### TEXT SHOWN
Single by Black Veil Brides

from the album Set the World on Fire
- Released: June 3, 2011
- Recorded: 2011
- Genre: Heavy metal; metalcore; glam metal; post-hardcore;
- Length: 4:40
- Label: Lava; Universal Republic;
- Songwriter: Black Veil Brides
- Producers: Josh Abraham; Lucian Walker;

Black Veil Brides singles chronology
| "Fallen Angels" (2011) | "The Legacy" (2011) | "Rebel Love Song" (2011) |

Audio sample
- The Legacyfile; help;

= The Legacy (song) =

"The Legacy" is the fourth single by American rock band Black Veil Brides, and the second single from their second album Set the World on Fire.

### PARTS OF THE EXERCISE
- A) Please copy the song text from "Audio sample" to "World on Fire.", swapping "fourth" for "third".
- B) Who are the producers named in the song text?

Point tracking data
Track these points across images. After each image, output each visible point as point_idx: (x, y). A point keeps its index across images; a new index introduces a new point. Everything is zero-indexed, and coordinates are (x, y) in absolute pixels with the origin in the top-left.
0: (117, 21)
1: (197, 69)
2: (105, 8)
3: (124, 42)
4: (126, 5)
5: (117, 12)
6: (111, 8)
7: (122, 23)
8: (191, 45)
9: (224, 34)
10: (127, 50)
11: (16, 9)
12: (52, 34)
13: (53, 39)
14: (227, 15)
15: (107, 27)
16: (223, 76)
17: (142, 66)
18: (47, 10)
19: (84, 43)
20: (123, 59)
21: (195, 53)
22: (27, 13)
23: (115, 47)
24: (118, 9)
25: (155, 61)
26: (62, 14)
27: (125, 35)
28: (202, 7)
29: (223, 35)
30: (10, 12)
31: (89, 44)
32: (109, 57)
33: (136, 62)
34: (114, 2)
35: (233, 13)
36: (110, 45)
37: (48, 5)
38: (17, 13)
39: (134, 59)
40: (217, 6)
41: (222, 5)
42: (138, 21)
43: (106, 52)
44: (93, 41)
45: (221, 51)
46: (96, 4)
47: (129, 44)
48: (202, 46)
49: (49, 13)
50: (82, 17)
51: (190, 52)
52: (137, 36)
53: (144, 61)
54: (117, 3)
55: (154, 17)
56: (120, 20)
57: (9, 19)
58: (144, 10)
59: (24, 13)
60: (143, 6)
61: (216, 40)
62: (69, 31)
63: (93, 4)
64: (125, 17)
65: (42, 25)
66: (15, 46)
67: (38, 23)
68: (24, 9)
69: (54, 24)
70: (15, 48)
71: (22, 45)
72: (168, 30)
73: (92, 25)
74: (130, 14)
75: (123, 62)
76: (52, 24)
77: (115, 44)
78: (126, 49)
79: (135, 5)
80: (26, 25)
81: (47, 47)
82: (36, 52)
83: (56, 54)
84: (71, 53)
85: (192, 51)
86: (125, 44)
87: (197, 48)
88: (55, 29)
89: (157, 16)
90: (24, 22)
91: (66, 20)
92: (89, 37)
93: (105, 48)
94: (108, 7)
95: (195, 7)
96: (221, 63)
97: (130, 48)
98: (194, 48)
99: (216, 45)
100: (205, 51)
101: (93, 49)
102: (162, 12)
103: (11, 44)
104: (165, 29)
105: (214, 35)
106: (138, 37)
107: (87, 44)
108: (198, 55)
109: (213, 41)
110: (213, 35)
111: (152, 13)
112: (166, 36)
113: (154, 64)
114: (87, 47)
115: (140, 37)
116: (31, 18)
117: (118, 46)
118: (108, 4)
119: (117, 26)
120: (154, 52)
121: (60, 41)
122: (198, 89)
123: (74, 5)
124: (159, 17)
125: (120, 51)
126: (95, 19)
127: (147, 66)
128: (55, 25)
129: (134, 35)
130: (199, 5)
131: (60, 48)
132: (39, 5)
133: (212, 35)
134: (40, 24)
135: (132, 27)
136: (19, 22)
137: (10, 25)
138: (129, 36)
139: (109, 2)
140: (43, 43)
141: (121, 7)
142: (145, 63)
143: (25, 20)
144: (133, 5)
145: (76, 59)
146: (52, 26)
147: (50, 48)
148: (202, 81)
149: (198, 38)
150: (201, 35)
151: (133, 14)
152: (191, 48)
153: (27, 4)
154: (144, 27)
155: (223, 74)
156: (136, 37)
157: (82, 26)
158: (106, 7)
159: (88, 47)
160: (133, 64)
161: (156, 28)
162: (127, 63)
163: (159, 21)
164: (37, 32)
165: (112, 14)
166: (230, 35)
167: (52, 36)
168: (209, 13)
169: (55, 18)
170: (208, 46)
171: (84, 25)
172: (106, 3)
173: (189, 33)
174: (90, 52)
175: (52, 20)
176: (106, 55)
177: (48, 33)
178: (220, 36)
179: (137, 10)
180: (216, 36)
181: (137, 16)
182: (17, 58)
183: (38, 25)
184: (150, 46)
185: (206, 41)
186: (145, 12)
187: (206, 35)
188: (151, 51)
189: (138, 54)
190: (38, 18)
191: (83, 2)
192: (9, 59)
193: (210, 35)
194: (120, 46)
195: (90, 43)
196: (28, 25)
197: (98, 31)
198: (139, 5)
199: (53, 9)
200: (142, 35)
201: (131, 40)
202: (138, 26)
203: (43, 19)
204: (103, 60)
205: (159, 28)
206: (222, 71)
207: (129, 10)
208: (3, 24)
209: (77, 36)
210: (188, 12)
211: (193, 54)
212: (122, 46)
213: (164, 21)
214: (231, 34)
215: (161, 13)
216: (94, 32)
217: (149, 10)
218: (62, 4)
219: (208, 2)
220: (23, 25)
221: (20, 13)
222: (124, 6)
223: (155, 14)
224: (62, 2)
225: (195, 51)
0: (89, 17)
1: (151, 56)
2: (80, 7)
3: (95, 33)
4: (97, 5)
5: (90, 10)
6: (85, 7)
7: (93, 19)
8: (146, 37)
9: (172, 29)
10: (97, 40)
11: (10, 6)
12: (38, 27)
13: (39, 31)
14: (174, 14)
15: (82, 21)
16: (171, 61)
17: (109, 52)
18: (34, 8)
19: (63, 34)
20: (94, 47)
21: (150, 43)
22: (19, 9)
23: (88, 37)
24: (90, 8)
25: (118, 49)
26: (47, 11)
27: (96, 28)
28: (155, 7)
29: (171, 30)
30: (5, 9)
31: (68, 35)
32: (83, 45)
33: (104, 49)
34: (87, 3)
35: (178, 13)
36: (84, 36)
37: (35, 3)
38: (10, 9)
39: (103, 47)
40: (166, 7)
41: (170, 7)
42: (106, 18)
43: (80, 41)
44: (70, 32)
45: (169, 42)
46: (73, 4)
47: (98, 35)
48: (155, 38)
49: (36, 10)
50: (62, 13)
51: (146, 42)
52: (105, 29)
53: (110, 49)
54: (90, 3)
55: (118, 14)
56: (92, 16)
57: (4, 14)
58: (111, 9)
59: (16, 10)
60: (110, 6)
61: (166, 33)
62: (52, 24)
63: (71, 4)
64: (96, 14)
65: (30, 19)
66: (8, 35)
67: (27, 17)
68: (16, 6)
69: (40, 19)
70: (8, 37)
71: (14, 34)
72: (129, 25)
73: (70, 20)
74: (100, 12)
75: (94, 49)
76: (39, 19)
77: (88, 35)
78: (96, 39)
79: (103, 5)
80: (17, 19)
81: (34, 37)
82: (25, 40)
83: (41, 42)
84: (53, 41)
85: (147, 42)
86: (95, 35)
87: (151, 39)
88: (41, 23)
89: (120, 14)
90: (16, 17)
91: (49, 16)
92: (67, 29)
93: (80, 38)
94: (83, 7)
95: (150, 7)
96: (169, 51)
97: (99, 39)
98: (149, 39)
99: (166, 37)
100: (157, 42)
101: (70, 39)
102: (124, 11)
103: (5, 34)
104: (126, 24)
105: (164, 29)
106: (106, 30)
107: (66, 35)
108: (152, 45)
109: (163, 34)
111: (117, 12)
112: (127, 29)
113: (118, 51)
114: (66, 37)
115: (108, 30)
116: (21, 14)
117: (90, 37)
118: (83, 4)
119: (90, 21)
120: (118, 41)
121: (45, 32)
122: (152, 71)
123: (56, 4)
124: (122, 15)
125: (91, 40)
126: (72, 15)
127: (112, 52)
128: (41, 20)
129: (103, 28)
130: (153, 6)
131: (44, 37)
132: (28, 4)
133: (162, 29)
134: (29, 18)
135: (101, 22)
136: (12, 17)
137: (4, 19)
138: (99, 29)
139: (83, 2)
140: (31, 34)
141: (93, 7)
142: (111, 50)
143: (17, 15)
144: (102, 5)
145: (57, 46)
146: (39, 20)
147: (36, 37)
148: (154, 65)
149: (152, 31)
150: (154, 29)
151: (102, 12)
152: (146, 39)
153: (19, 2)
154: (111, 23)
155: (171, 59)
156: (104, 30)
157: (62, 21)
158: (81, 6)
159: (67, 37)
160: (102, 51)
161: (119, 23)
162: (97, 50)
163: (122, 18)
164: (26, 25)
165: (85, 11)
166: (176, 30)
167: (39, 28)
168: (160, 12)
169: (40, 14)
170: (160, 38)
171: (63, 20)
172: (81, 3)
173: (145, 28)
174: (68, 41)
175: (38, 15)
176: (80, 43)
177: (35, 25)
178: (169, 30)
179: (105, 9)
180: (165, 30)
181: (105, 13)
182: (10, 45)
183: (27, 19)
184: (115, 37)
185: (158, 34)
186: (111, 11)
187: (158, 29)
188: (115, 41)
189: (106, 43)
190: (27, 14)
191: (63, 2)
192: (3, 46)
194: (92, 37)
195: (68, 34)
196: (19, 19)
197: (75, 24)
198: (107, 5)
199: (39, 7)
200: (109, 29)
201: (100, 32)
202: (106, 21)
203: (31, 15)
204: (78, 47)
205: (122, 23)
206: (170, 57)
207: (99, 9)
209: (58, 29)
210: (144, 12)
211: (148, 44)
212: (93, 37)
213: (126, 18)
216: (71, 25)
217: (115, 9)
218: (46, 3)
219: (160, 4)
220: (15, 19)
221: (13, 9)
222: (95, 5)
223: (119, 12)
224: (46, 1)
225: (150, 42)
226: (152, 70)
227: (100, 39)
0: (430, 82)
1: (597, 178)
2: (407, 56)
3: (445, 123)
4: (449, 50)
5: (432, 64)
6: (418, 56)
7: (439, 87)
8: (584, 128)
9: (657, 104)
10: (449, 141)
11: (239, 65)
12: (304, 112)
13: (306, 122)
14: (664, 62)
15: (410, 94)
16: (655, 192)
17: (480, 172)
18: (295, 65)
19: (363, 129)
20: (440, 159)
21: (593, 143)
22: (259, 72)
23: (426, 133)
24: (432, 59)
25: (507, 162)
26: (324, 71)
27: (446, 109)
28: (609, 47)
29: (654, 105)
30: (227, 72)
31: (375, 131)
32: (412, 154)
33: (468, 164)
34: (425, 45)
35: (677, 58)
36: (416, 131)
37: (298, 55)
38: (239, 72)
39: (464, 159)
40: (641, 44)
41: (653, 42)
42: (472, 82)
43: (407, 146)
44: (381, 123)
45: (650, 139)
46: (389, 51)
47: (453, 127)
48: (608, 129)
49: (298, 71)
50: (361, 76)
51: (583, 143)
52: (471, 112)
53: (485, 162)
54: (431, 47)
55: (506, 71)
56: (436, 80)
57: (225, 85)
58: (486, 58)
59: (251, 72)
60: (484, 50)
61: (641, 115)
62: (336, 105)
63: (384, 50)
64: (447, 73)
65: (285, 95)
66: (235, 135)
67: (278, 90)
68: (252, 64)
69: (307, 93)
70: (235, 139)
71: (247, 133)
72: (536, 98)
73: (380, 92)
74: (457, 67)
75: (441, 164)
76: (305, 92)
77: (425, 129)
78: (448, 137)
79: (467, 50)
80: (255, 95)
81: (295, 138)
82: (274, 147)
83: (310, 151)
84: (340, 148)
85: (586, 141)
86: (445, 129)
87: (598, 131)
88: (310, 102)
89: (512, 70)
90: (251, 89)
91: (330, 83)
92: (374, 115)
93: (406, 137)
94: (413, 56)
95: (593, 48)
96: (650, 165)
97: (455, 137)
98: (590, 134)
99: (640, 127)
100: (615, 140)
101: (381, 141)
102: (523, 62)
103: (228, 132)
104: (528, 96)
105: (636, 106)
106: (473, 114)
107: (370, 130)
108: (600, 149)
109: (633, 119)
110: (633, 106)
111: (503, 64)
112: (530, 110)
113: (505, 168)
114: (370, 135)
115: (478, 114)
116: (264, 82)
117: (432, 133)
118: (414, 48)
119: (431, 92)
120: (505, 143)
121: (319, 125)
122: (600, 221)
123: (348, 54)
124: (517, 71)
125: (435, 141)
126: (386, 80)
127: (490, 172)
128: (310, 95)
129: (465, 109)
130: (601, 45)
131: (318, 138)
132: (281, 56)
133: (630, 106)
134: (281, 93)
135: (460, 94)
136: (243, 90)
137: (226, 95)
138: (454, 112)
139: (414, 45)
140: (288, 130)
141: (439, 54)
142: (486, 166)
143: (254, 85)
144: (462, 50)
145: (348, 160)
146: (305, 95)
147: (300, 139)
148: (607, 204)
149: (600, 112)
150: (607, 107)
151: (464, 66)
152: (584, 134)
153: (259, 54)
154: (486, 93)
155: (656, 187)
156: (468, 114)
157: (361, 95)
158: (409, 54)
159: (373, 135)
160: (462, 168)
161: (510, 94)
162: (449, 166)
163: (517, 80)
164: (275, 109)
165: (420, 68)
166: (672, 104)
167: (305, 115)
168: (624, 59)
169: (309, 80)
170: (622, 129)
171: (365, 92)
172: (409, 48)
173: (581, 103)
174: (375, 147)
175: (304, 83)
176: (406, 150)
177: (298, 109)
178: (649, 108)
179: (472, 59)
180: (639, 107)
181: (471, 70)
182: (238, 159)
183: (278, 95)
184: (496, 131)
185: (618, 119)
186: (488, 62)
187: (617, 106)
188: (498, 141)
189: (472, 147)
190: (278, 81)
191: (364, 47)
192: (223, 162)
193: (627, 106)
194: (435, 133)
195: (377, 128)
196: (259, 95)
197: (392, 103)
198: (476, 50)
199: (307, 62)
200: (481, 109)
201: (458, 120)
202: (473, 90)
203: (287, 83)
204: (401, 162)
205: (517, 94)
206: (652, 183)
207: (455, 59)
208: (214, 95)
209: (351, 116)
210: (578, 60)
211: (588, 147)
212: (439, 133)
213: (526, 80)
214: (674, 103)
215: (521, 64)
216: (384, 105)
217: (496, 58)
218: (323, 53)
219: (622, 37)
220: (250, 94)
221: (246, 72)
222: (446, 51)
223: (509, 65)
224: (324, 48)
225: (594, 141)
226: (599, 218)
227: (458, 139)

---

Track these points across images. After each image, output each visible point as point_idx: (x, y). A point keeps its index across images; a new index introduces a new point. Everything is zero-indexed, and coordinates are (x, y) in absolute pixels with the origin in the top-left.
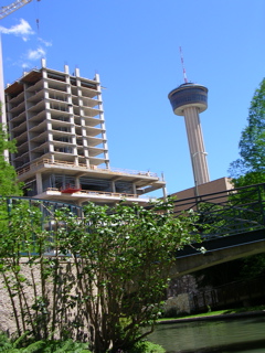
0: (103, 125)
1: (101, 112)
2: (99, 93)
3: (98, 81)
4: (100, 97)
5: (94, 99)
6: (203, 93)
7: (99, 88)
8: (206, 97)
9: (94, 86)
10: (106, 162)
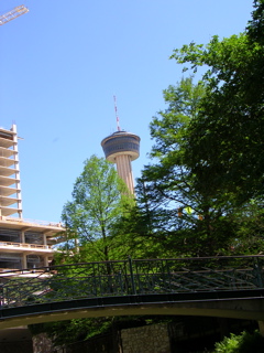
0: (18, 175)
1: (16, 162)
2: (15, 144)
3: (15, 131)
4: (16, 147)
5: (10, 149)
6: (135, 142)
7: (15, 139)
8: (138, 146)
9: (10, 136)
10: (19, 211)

### ANSWERS FOR EACH ITEM
- A)
Audio sample
- The Legacyfile; help;

= The Legacy (song) =

"The Legacy" is the third single by American rock band Black Veil Brides, and the second single from their second album Set the World on Fire.

- B) Josh Abraham and Lucian Walker.